TASK REQUIREMENTS >>
Return exactly the lines of the records below, starting at the line that contains "its prediction accuracy" and ending at the line that contains "use a decision", with both of those lines kept.

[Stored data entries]
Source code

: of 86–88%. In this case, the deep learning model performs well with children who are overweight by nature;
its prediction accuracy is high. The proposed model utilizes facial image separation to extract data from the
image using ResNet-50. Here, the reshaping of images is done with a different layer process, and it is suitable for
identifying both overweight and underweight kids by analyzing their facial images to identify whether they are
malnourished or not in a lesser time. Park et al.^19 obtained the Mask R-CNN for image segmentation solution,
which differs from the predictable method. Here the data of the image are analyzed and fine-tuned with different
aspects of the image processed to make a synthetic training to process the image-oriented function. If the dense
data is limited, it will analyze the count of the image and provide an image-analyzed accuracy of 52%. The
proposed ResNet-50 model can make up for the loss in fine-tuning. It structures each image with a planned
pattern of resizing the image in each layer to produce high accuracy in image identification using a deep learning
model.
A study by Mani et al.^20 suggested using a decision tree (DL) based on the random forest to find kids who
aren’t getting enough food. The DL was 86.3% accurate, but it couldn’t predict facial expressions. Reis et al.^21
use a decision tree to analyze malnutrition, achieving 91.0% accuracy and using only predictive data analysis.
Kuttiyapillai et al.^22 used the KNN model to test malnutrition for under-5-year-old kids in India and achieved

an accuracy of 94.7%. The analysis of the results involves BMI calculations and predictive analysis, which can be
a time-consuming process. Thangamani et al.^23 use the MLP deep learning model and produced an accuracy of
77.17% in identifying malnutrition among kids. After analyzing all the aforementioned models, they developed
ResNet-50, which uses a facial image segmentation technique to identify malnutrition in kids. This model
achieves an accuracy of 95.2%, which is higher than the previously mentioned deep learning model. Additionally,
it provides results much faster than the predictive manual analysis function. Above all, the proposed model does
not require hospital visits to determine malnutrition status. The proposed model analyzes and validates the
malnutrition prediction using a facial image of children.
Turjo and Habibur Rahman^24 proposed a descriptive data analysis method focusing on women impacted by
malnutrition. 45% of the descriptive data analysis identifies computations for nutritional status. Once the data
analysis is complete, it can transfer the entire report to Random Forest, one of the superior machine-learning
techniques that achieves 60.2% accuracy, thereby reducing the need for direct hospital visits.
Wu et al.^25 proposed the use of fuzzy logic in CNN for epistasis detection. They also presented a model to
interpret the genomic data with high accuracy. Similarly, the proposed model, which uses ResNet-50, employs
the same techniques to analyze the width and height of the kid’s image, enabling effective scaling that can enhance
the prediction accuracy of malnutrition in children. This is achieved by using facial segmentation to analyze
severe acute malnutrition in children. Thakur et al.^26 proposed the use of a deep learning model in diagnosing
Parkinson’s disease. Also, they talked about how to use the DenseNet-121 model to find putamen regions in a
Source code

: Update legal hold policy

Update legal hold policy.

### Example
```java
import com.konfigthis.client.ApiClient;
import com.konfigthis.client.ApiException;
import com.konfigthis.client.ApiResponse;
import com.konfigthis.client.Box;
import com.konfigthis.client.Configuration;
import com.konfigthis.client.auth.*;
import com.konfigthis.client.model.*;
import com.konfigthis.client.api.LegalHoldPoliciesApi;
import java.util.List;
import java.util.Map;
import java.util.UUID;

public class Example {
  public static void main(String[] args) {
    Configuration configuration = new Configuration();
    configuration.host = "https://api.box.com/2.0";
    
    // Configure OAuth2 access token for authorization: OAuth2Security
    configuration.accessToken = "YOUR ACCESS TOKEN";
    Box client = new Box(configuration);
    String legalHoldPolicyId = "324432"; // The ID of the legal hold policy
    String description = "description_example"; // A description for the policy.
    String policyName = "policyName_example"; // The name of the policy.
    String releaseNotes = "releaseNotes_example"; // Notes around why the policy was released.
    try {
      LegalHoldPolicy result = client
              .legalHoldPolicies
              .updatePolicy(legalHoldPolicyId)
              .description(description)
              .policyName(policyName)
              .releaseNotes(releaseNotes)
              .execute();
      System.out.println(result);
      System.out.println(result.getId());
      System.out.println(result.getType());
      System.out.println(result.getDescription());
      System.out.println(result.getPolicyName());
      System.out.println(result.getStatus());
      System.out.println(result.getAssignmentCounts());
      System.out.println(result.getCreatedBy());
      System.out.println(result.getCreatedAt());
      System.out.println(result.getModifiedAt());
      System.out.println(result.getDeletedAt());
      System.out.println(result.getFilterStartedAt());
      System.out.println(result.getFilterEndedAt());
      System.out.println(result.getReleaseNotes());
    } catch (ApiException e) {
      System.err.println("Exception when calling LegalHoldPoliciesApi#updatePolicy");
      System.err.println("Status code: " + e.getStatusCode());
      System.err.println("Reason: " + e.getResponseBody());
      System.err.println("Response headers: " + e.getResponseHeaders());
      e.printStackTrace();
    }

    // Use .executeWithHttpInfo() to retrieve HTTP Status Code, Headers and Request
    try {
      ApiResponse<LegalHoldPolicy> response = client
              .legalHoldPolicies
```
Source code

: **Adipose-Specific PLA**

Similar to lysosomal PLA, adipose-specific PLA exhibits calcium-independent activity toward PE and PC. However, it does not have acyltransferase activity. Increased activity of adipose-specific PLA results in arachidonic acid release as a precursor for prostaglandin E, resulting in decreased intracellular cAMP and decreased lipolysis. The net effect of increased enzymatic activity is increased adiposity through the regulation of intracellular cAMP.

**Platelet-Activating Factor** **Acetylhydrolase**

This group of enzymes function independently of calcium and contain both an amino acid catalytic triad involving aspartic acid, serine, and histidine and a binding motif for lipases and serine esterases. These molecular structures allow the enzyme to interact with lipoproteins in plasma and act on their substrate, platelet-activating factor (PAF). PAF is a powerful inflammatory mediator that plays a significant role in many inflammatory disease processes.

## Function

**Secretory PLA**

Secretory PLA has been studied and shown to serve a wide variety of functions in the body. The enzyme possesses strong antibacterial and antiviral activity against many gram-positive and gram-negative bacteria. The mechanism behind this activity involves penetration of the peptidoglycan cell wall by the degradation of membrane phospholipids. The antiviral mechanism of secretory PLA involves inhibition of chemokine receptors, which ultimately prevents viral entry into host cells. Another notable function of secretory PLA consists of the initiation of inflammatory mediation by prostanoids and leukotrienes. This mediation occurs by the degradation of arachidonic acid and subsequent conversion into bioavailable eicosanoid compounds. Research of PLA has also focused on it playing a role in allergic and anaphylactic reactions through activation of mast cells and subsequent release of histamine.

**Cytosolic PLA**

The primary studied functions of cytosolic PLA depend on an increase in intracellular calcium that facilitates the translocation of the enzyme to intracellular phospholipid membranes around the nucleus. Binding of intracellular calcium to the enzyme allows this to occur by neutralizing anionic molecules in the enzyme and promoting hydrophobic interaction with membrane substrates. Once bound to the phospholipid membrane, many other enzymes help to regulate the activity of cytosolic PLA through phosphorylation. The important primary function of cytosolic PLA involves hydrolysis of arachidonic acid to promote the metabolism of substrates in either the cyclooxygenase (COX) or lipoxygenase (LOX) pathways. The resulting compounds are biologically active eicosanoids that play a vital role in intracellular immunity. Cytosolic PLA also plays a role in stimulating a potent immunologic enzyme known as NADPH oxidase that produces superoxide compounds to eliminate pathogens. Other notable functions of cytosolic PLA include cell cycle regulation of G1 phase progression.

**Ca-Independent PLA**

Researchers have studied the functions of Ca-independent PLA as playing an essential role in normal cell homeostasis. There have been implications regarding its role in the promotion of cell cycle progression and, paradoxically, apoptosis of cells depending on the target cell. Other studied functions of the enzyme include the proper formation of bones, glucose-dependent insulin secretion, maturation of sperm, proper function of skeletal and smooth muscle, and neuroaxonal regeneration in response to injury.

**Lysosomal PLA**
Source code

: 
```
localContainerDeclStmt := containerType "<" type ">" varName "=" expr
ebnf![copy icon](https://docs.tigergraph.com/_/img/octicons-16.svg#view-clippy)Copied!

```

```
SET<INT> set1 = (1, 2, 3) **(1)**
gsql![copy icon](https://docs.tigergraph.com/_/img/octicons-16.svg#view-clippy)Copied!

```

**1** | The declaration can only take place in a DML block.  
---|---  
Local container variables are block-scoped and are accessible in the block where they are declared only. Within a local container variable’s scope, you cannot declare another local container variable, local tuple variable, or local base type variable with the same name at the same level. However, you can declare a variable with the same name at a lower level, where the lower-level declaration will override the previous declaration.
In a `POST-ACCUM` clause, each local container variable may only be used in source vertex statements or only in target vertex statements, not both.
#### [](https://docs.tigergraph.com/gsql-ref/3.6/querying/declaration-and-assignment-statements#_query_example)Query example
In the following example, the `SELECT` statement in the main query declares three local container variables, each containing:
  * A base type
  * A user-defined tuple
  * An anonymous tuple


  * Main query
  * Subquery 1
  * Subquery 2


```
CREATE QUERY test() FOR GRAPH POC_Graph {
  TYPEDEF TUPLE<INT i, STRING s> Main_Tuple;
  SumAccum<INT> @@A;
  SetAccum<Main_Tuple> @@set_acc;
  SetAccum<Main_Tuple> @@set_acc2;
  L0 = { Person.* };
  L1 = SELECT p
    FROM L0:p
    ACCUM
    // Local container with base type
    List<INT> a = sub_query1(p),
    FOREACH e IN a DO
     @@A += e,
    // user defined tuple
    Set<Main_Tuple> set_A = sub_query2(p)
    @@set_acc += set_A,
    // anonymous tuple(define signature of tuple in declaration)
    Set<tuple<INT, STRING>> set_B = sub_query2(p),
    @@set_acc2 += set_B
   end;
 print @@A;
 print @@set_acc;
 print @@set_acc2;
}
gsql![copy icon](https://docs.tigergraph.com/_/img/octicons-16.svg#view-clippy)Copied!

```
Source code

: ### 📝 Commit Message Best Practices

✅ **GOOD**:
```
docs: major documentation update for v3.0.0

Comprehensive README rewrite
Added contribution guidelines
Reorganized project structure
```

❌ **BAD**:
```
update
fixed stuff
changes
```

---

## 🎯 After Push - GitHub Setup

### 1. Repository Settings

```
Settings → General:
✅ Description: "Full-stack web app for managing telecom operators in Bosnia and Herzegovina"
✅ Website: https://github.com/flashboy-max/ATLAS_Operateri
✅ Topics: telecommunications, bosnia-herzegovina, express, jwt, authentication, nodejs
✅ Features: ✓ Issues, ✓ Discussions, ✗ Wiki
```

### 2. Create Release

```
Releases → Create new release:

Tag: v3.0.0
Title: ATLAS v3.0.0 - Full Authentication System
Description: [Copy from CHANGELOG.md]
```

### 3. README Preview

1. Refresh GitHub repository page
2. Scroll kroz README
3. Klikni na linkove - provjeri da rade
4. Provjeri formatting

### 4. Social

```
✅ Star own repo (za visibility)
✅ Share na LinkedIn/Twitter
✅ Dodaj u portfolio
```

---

EXERCISE ANSWER >>
its prediction accuracy is high. The proposed model utilizes facial image separation to extract data from the
image using ResNet-50. Here, the reshaping of images is done with a different layer process, and it is suitable for
identifying both overweight and underweight kids by analyzing their facial images to identify whether they are
malnourished or not in a lesser time. Park et al.^19 obtained the Mask R-CNN for image segmentation solution,
which differs from the predictable method. Here the data of the image are analyzed and fine-tuned with different
aspects of the image processed to make a synthetic training to process the image-oriented function. If the dense
data is limited, it will analyze the count of the image and provide an image-analyzed accuracy of 52%. The
proposed ResNet-50 model can make up for the loss in fine-tuning. It structures each image with a planned
pattern of resizing the image in each layer to produce high accuracy in image identification using a deep learning
model.
A study by Mani et al.^20 suggested using a decision tree (DL) based on the random forest to find kids who
aren’t getting enough food. The DL was 86.3% accurate, but it couldn’t predict facial expressions. Reis et al.^21
use a decision tree to analyze malnutrition, achieving 91.0% accuracy and using only predictive data analysis.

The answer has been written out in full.